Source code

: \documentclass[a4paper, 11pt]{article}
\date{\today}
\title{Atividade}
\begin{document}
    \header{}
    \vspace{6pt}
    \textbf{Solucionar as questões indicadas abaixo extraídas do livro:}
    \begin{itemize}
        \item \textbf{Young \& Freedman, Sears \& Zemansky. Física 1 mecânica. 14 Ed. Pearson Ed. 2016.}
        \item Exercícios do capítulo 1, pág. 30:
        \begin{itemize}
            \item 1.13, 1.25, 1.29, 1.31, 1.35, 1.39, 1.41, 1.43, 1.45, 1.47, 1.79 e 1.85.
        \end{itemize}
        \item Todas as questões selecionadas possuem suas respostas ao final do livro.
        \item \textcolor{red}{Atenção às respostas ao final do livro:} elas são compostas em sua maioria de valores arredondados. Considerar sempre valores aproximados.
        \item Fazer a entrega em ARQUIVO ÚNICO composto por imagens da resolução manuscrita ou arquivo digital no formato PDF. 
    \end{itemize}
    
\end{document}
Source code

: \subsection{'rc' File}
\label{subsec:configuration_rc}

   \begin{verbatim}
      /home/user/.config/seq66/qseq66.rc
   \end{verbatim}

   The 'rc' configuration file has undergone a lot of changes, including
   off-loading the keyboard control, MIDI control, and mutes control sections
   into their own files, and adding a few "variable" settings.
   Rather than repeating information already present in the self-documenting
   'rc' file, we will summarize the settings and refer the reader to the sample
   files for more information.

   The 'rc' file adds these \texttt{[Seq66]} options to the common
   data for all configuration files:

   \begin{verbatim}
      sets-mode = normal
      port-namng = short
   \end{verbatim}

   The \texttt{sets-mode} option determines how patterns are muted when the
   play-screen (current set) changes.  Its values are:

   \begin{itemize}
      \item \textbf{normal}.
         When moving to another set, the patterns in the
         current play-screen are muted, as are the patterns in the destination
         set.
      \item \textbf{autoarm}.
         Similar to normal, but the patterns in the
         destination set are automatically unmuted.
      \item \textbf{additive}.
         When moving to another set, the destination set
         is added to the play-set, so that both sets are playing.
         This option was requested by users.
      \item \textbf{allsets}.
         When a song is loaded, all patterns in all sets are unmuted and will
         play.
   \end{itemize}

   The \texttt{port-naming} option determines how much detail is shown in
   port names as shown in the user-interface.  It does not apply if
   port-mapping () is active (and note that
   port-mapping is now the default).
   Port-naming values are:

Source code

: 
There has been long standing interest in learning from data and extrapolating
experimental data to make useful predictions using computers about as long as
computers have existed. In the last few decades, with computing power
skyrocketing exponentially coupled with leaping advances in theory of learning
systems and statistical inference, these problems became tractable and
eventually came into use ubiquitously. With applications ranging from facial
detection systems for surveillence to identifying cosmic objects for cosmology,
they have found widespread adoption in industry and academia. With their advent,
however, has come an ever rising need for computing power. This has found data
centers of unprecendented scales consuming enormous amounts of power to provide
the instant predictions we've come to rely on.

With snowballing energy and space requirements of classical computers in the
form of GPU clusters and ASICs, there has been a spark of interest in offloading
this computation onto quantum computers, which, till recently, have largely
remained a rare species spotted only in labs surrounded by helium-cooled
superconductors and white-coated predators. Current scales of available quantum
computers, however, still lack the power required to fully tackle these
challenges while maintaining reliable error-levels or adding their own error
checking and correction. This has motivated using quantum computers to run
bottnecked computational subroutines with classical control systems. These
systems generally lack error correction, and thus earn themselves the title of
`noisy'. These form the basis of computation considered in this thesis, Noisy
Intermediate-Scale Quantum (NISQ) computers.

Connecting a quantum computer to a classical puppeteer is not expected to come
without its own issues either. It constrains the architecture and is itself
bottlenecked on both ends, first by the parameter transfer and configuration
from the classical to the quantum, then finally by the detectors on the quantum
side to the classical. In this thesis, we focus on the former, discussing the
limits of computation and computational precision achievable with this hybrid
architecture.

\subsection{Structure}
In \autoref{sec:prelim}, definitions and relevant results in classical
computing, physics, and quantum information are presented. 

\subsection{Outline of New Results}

_WORK INSTRUCTION_: Give back precisely the lines above that start at the line containing "experimental data to" and end at the line containing "superconductors and white-coated", inclusive. No other lines belong in the output.

_WRITTEN SOLUTION_:
experimental data to make useful predictions using computers about as long as
computers have existed. In the last few decades, with computing power
skyrocketing exponentially coupled with leaping advances in theory of learning
systems and statistical inference, these problems became tractable and
eventually came into use ubiquitously. With applications ranging from facial
detection systems for surveillence to identifying cosmic objects for cosmology,
they have found widespread adoption in industry and academia. With their advent,
however, has come an ever rising need for computing power. This has found data
centers of unprecendented scales consuming enormous amounts of power to provide
the instant predictions we've come to rely on.

With snowballing energy and space requirements of classical computers in the
form of GPU clusters and ASICs, there has been a spark of interest in offloading
this computation onto quantum computers, which, till recently, have largely
remained a rare species spotted only in labs surrounded by helium-cooled
superconductors and white-coated predators. Current scales of available quantum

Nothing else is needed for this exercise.